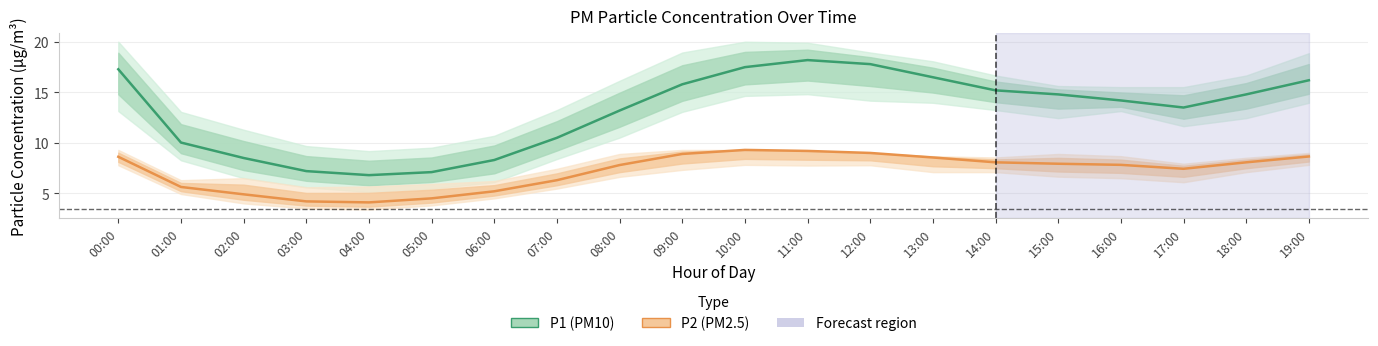

At which category does P2 (PM2.5) reach its first local peak?

10:00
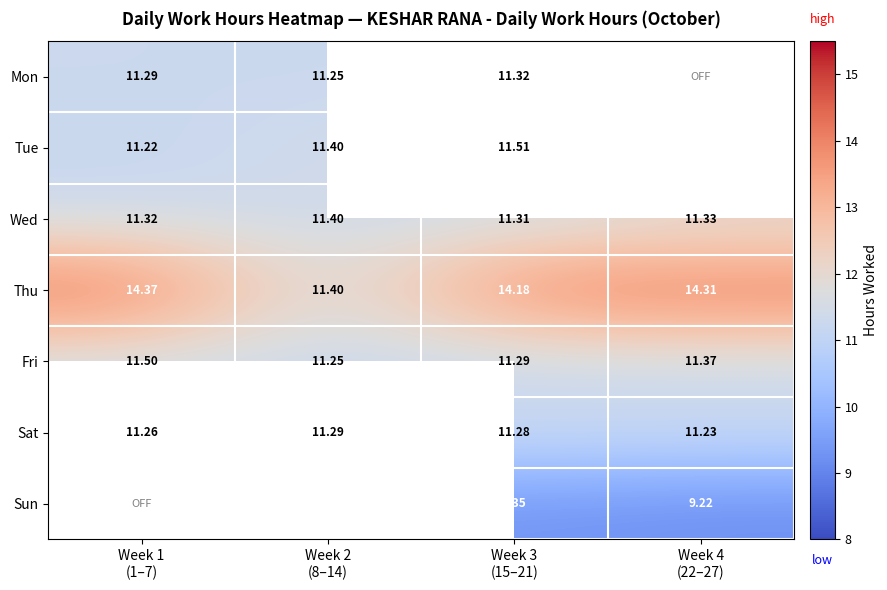

Which series changed the most between Week 1 (1–7) and Week 2 (8–14)?

Thu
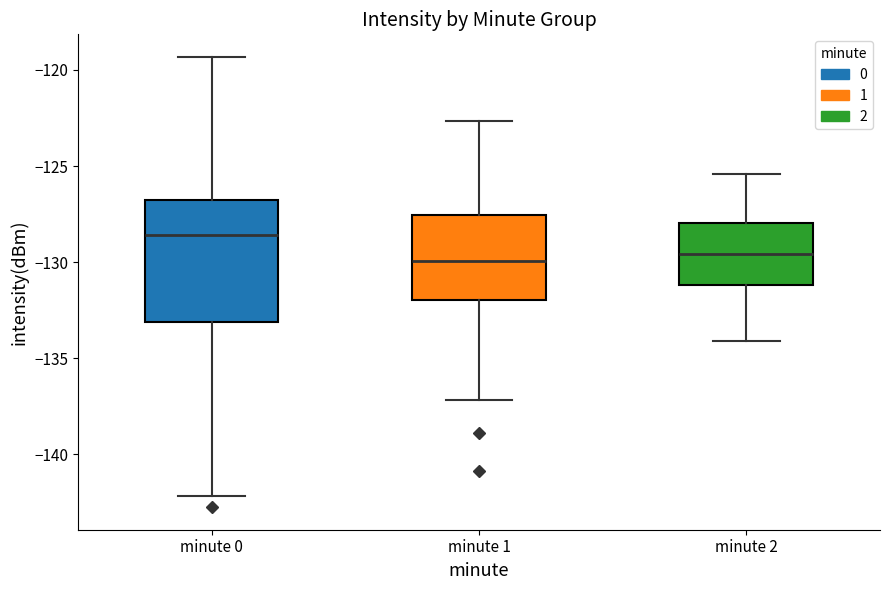

Where does the median line of the box for minute 2 sit on the y-axis? The values are not printed on the chart, so give them approximately, as read against the axis.

-129.5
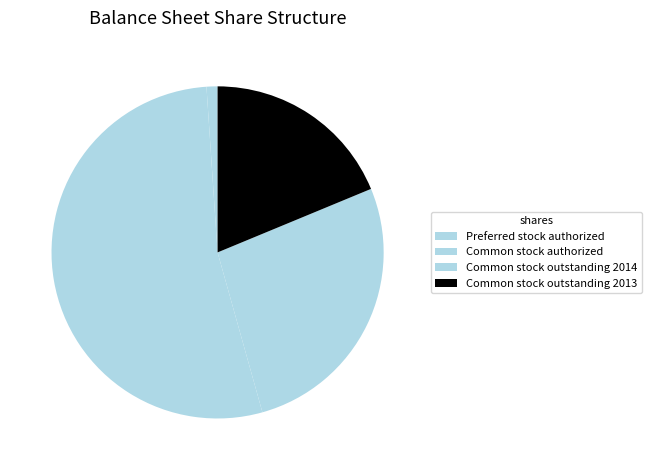

How many segments does this pie chart have?

4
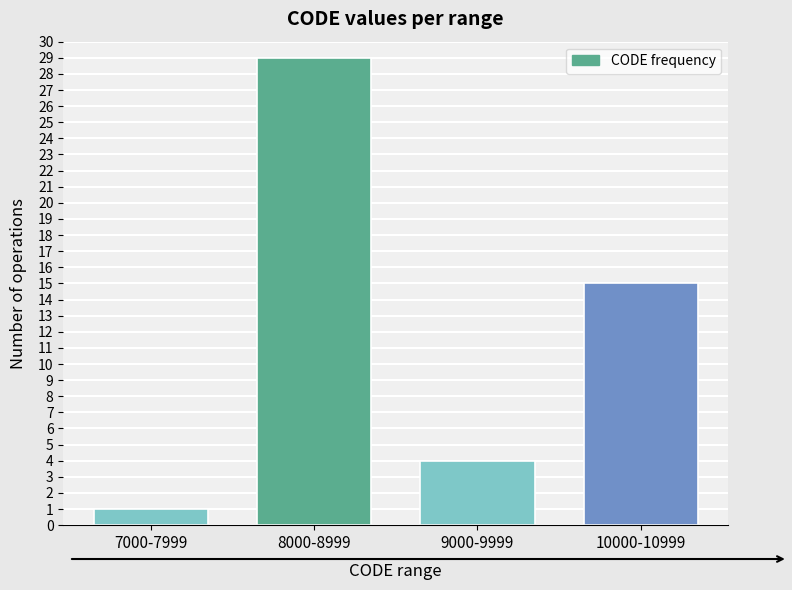

Reading left to right, extract all data points from this chart.

1	29	4	15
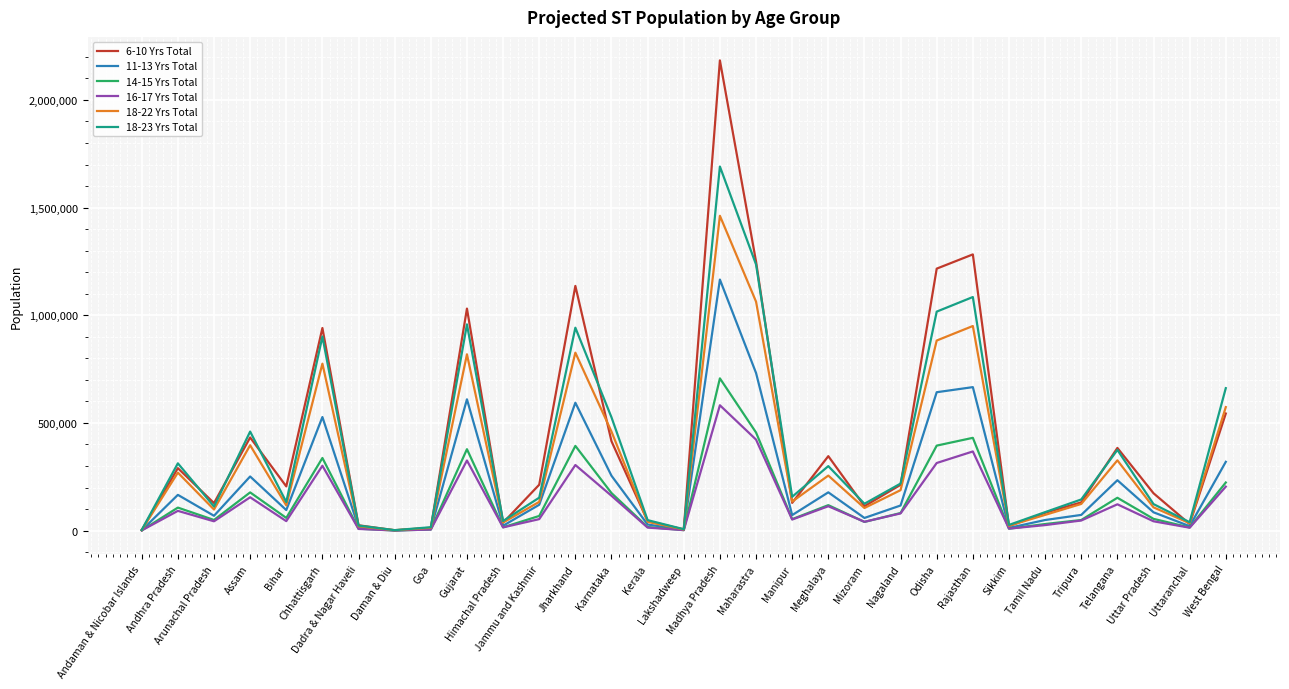

Which series has the largest total across all categories?

6-10 Yrs Total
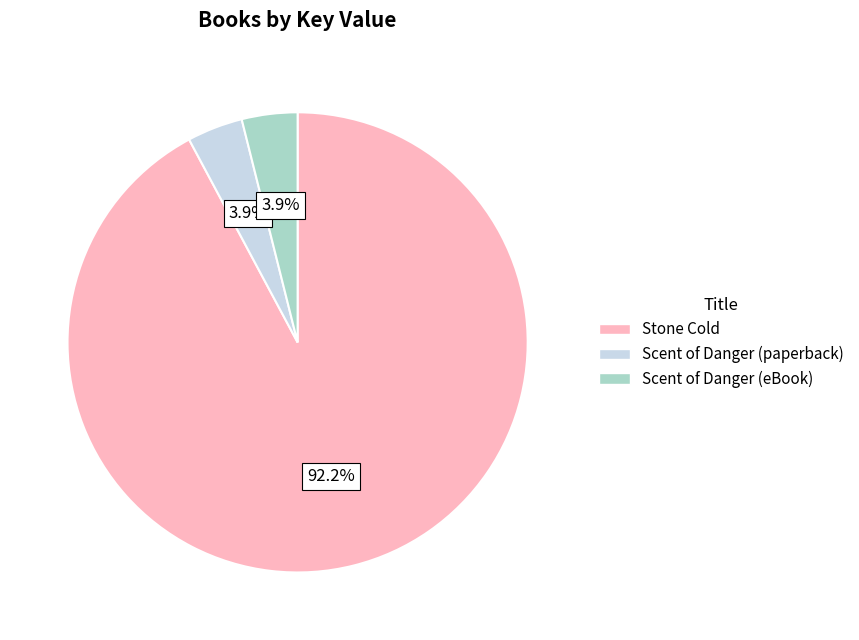

Approximately how many times larger is the value at Stone Cold compared to Scent of Danger (paperback)?

23.6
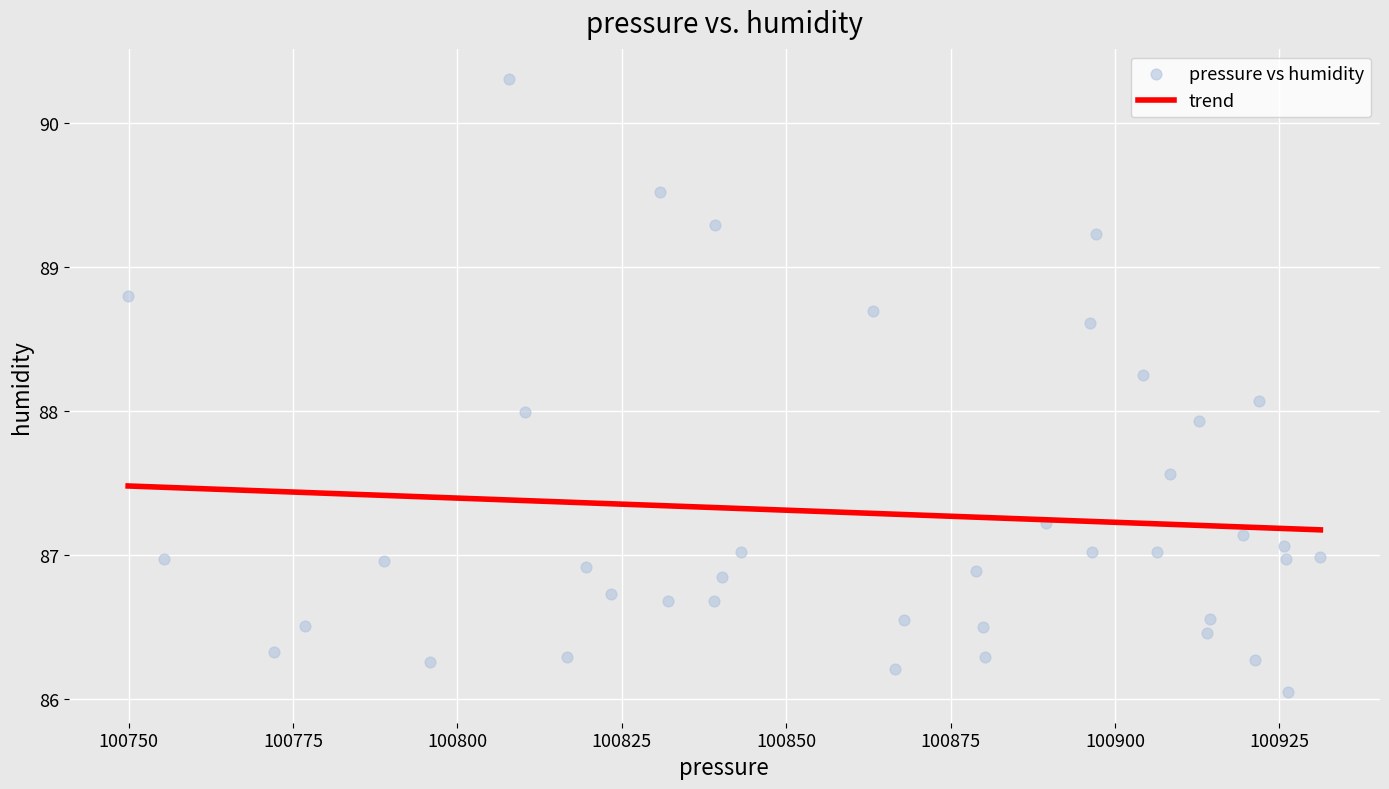

What is the range of X values (max minus min)?

181.3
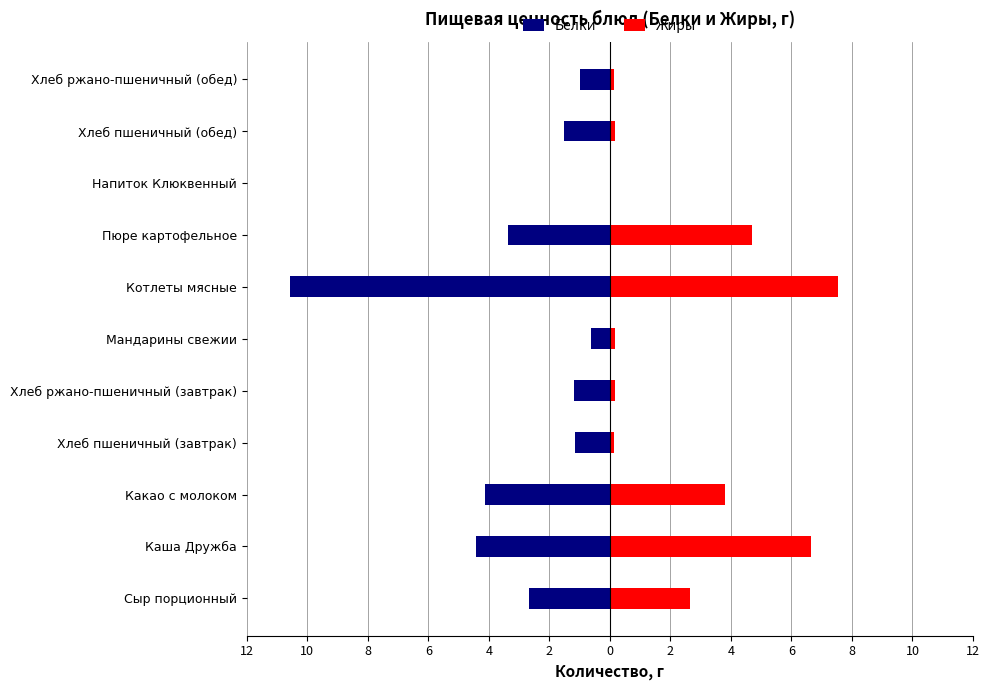

Are the bars horizontal?

Yes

============

- _Exercise directions_: Copy all of the data above word for word, leaving out the pictures.

- _Output for this task_:
At which category does P2 (PM2.5) reach its first local peak?

10:00

Which series changed the most between Week 1 (1–7) and Week 2 (8–14)?

Thu

Where does the median line of the box for minute 2 sit on the y-axis? The values are not printed on the chart, so give them approximately, as read against the axis.

-129.5

How many segments does this pie chart have?

4

Reading left to right, extract all data points from this chart.

1	29	4	15

Which series has the largest total across all categories?

6-10 Yrs Total

Approximately how many times larger is the value at Stone Cold compared to Scent of Danger (paperback)?

23.6

What is the range of X values (max minus min)?

181.3

Are the bars horizontal?

Yes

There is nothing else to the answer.